物語中盤。橋田が暗い部屋で見つめるテレビのなかでは、若い女優が「どうして生まれてから大人になった時に照明さんになろうと思ったんだろう? 自分の人生それでいいの?」と無邪気に語っている。この言葉は橋田=橋本の心を深くえぐる。主人公になれない裏方仕事にたった一度の人生を懸ける自分が、馬鹿らしくなってしまう。

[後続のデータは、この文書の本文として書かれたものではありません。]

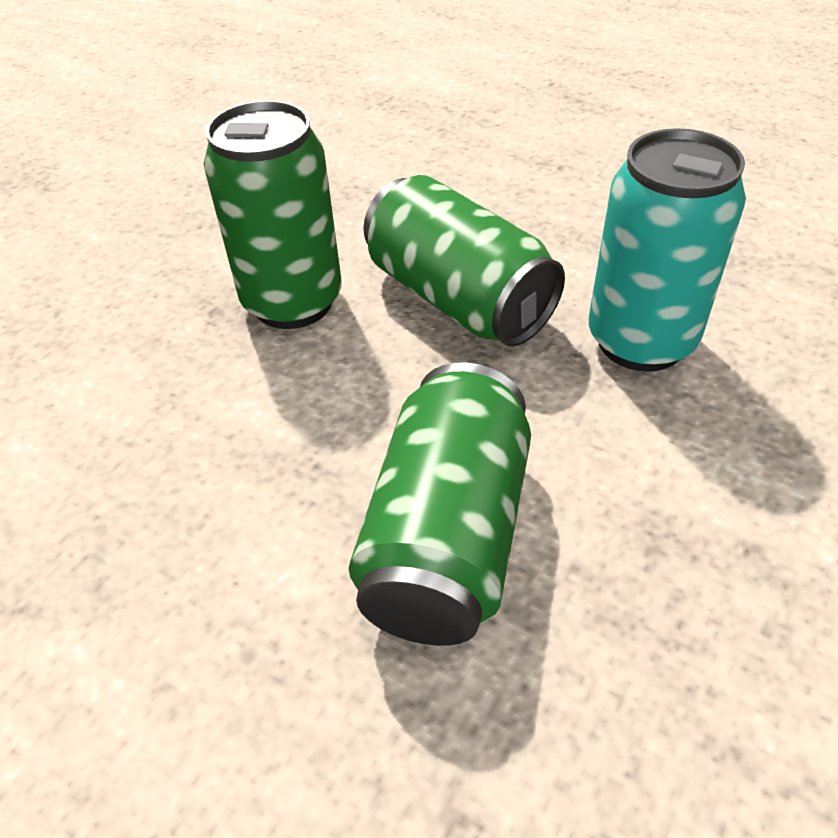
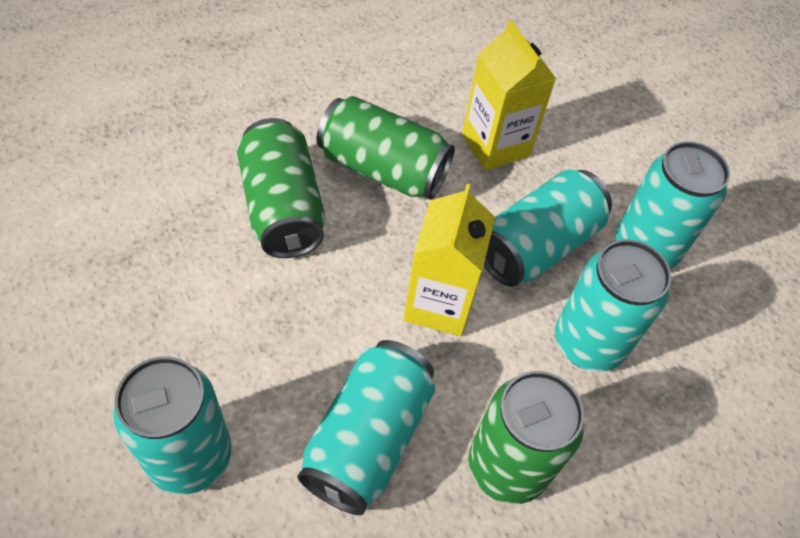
turquoise can: [589,128,746,372] = 1 -> [113,357,232,495] [297,340,435,515] [484,169,612,287] [555,239,671,372] [616,141,730,268] = 5
yellow carton: none = 0 -> [404,184,495,336] [462,20,556,171] = 2

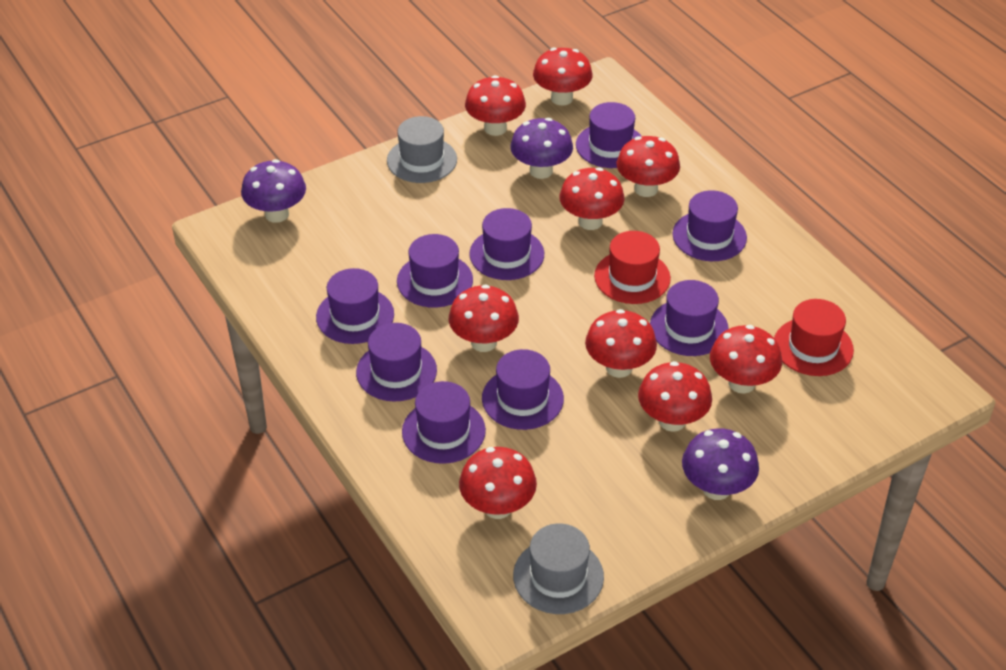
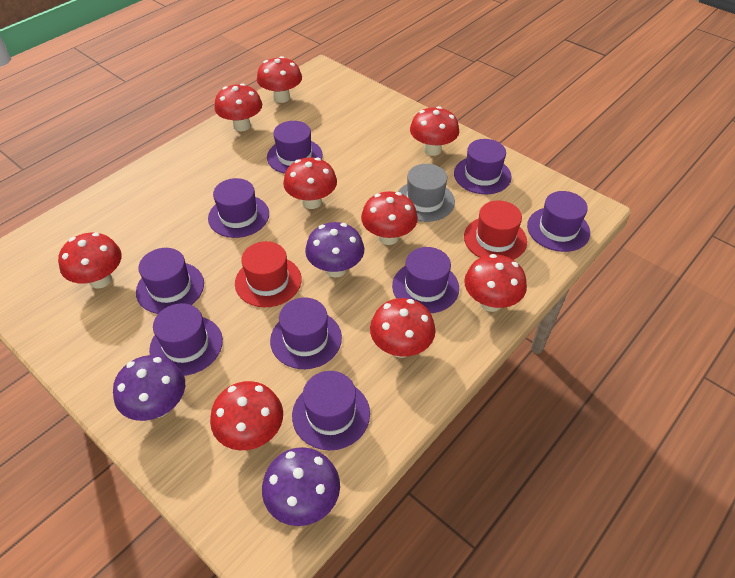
grey hat: [387,116,457,183] [513,523,604,614] = 2 -> [398,164,455,222] = 1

そして究極の「働かざる者」が現れる。販売局次長の風間だ。「記者が必死に書いた記事なんて誰も読まない。働かないで出世する、それが一流だ」と豪語し、働かない技術を駆使して会社に居座るこの男に、橋田は急速に惹かれていく。しかし、風間にも橋田に近づく理由があった……。ダークサイドに堕ちたサラリーマンの凄みと哀愁を体現した風間のキャラクターは、土田世紀の名作『編集王』における疎井一郎編集長を彷彿させる。
風間を含め、『働かざる者たち』に登場するフリーライダーの多くは50代。大量に採用された昭和末期のバブル入社組だ。多くの企業が右肩上がりの成長を信じることができた最後の時代。新卒で入社してしまえば、定年までクビになることなく会社の看板に寄りかかれた最後の世代。そんな大企業の終身雇用制度に守られた最後の既得権益層が希望を失い、老衰した会社に寄生して養分を吸い続けるだけの存在に変化したミュータント。それが「働かざる者たち」の本当の正体だ。
弱りきった日本企業にも、かつては生き生きと成長していた太陽の季節があったように、働かない人たちにも、かつては希望に燃えた若い時代があった。ミュータント化したのは、必ずしも彼らが怠け者だったからではない。橋田は彼らに残された矜持に共感しつつも、覚悟を決めて決別する。
こうして本作は、若いサラリーマンの個人的な「死と再生」を通して、一点突破的に昭和的な日本型会社組織の末路をあぶりだし、報われなかった魂を鎮めるレクイエムとして完成する。